GIVEN TEXT:
◆ ◆ ◆ ◆ ◆

Italian Marionettes

Italian Marionettes

 

The Link, July 1934, p.247

 

From time to time, Irene Mawer’s husband, Mark Edward Perugini, was editor of The Link, which was ‘The Journal of the Association of Teachers of the Revived Greek Dance; the Z Club; the Ginner-Mawer School; and of all who are interested in the Dance and Drama.’

 

In this particular issue, printed almost 90 years ago, under the heading Editorial Notes, is an article written by someone with the initials M. P. – presumably Mark Perugini.  One of the paragraphs in the Editorial Notes asks if the reader has seen ‘the good wizard’?  That is, the puppet master of the Teatro dei Piccoli – the Theatre of the Little People.  The ‘good wizard’ is the nickname given to the puppeteer Signor Podrecca D’Annunzio – an Italian poet, playwright, orator, and journalist.

◆ ◆ ◆ ◆ ◆

SUPPLIED DATA:
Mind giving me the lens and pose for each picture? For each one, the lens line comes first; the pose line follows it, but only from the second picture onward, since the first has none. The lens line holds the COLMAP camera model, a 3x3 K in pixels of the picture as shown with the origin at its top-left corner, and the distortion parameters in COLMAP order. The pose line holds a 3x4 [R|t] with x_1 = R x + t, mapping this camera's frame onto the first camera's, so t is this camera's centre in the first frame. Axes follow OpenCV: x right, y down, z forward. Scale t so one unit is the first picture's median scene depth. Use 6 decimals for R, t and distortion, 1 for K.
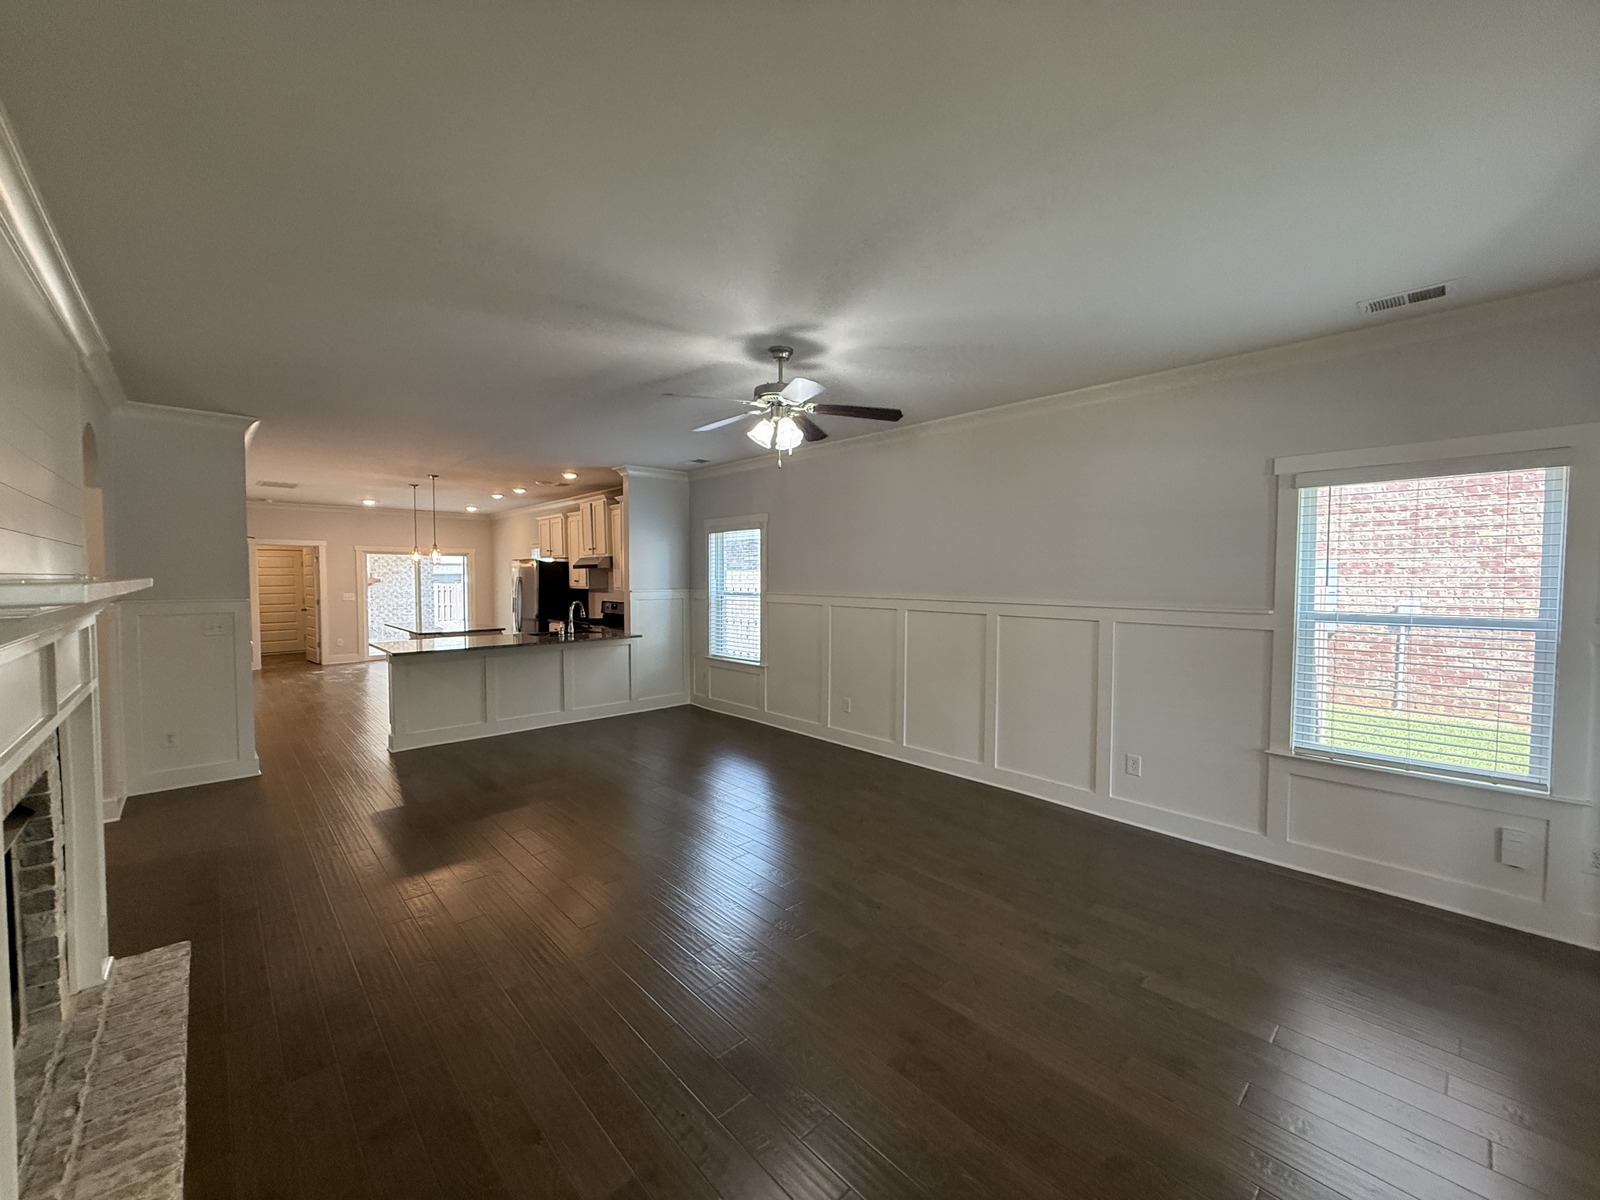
lens RADIAL K [[637.3, 0, 796.4], [0, 637.3, 601.8], [0, 0, 1]] dist [-0.000348, 0.000380]
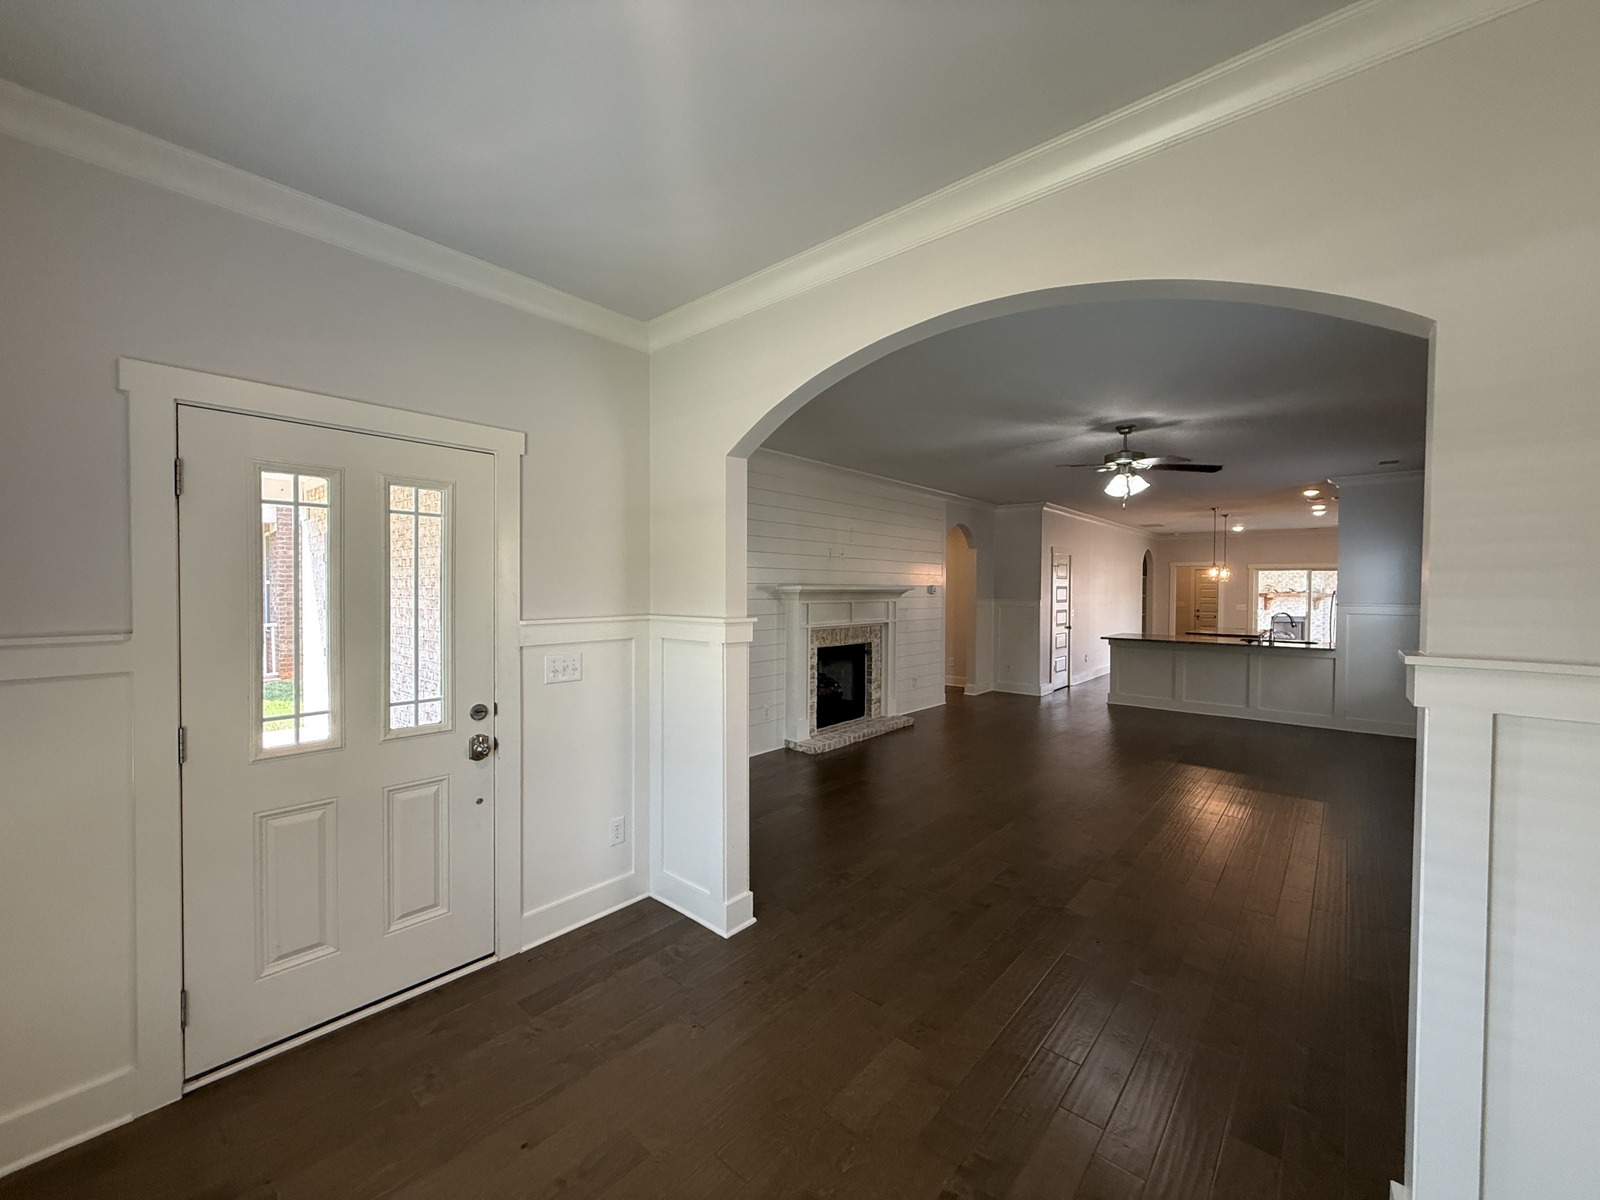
lens RADIAL K [[637.3, 0, 796.4], [0, 637.3, 601.8], [0, 0, 1]] dist [-0.000348, 0.000380]
pose [[0.107079, 0.021677, -0.994014, 0.858980], [-0.048071, 0.998706, 0.016601, 0.004328], [0.993088, 0.046006, 0.107982, 0.085145]]
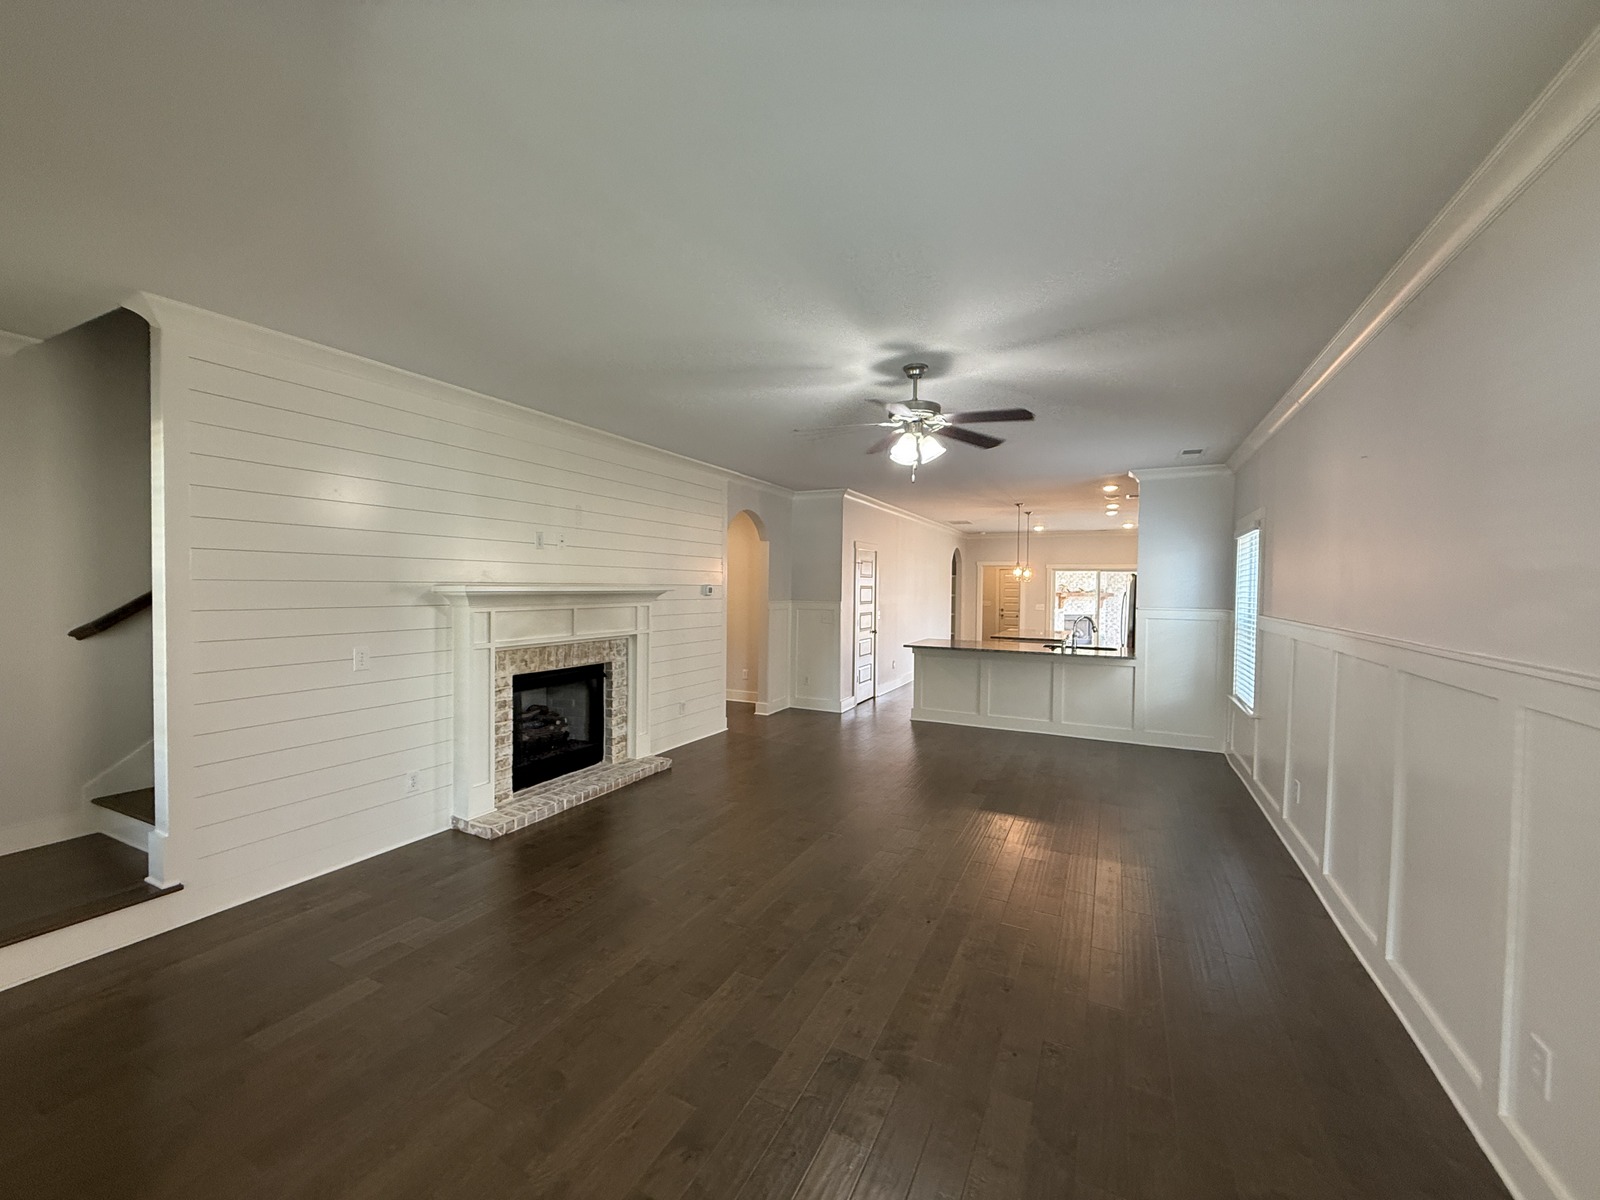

◆ ◆ ◆ ◆ ◆

TASK DETAILS:
According to the Italian marionettes article, what English name is given for the Teatro dei Piccoli? Rely only on the Italian marionettes article.

ANSWER SPACE:
The Theatre of the Little People.